En una revisión de los 228 estudios sobre orientación sexual más importantes, hecha en 1983,
el psicólogo John DeCecco y sus compañeros de la Universidad del Estado de San Francisco
encontraron que los investigadores eran incapaces de definir el término, y mucho menos de
proponer una evidencia de su existencia (Shively et al, 1983/84). Este y otros documentos
reforzaron la postura de Kinsey que lo que convierte un acto en homosexual es el objeto de
deseo y no el sujeto.
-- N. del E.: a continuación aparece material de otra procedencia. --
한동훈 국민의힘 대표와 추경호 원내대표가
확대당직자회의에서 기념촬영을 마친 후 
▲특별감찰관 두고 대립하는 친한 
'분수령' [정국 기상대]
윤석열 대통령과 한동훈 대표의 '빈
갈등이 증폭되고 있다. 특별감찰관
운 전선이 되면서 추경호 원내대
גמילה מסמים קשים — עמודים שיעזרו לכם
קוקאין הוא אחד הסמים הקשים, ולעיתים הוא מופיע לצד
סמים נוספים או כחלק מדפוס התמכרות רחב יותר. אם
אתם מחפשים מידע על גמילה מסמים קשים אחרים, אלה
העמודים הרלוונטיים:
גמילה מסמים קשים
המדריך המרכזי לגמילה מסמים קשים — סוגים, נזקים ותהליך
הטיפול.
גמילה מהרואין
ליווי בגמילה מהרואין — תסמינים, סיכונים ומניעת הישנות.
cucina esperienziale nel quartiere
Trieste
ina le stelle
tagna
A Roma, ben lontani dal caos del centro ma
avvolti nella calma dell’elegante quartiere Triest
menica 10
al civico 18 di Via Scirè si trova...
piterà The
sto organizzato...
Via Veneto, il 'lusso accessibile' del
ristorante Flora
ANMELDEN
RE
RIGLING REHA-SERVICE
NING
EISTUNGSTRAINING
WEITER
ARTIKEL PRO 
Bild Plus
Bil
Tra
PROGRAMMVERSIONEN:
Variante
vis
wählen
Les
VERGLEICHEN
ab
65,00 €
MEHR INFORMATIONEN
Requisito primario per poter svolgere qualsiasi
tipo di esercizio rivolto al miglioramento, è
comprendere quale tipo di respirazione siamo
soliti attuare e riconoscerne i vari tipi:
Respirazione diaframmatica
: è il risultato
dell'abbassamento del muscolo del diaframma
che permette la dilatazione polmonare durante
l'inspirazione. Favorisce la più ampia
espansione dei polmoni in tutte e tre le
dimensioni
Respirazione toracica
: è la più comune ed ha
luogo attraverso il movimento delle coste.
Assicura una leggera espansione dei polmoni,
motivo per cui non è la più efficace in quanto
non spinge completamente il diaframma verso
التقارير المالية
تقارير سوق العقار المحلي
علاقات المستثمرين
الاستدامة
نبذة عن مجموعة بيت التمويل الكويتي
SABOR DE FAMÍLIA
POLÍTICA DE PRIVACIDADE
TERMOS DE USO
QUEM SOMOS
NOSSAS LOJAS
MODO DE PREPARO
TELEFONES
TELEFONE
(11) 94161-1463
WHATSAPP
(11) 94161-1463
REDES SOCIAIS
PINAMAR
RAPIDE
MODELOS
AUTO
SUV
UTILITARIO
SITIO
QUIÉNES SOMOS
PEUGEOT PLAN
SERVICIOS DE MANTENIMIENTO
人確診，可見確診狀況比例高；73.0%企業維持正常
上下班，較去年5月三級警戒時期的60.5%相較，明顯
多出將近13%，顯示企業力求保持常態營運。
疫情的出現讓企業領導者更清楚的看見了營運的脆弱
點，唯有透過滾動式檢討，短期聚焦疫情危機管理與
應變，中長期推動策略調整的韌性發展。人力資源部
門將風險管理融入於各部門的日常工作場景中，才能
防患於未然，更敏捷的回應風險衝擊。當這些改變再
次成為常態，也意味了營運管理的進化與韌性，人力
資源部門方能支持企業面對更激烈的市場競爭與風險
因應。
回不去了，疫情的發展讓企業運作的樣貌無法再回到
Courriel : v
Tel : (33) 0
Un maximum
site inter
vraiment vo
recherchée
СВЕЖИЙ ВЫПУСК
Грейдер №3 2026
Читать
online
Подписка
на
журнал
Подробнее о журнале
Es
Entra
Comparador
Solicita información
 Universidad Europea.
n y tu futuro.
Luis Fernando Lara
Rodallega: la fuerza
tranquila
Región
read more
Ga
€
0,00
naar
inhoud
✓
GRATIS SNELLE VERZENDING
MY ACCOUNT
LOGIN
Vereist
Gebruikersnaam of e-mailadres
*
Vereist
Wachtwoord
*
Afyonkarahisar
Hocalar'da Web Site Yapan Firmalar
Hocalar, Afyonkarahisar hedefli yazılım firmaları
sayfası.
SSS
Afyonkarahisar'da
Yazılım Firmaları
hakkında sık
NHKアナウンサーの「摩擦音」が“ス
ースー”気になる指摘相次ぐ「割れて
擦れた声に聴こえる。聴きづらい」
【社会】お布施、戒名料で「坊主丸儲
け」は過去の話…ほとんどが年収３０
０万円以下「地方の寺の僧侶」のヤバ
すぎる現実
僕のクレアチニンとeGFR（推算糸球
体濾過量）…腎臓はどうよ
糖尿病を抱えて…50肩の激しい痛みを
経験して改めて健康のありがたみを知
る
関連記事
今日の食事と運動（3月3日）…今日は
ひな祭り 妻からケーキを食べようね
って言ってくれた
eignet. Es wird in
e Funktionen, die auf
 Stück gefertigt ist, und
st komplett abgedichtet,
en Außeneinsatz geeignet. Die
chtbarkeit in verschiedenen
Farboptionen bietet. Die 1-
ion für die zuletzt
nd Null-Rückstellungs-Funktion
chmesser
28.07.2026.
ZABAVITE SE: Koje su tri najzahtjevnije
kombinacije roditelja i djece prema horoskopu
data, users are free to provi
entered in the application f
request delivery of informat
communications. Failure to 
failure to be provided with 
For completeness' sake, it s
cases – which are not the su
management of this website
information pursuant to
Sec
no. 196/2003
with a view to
Como Kinsey insistió, “si el término homosexual se restringe como
debiera, la homosexualidad o heterosexualidad de cualquier actividad se hace patente al
determinar los sexos de los dos individuos relacionados” (Kinsey et al, 1948:615).
En resumen, Kinsey nos proporcionó un panorama de la sexualidad humana bastante diferente
de las rígidas categorías de homosexual y heterosexual propagadas en los medios de
comunicación. En cambio, nos facilitó una imagen de una variedad asombrosa de la experiencia
sexual humana, una variedad que, insistió, no tiene parangón en la naturaleza, una variedad
que las solas diferencias fisiológicas no pueden explicar.
Kinsey concluyó su capítulo sobre la homosexualidad en el volumen “Hombre” con este
párrafo:
“Si todas las personas con cualquier rasgo de experiencia homosexual, o aquellas que fueran
principalmente homosexuales, fueran hoy eliminadas de la población, no hay motivo para creer
que la incidencia de lo homosexual en la siguiente generación se redujese considerablemente.
Lo homosexual ha sido una parte importante de la actividad sexual humana desde el albor de la
historia, ante todo porque es una expresión de las capacidades básicas del animal humano”
(Kinsey et al, 1948:666).
William H. DuBay, escritor, vive en Costa Mesa, California. Sus libros incluyen “Gay Identity: The
Self Under Ban”, McFarland, 1987.
Bibliografía:
Bell, A.P., Weinberg, M.S., and Hammersmith, S.K. Sexual Preference: Its Development in
Men and Women.
Bloomington, Indiana: University of Indiana Press, 1981.
Kinsey, A.C., Pomeroy, W.P., and Martin, C.E. Sexual Behavior in the Human Male.
Philadelphia: Saunders, 1948.and Gebhard, P.H. Sexual Behavior in the Human Female.
Philadelphia: Saunders, 1953.
Pomeroy, W.B. Dr Kinsey and the Institute for Sex Research. New York: Harper & Row,
1972.
Shively, M.G., Jones, C., and De Cecco, J.P. "Research on Sexual Orientation." Journal of
Homosexuality 9(2/3), Winter/Spring 1983/84:127-36.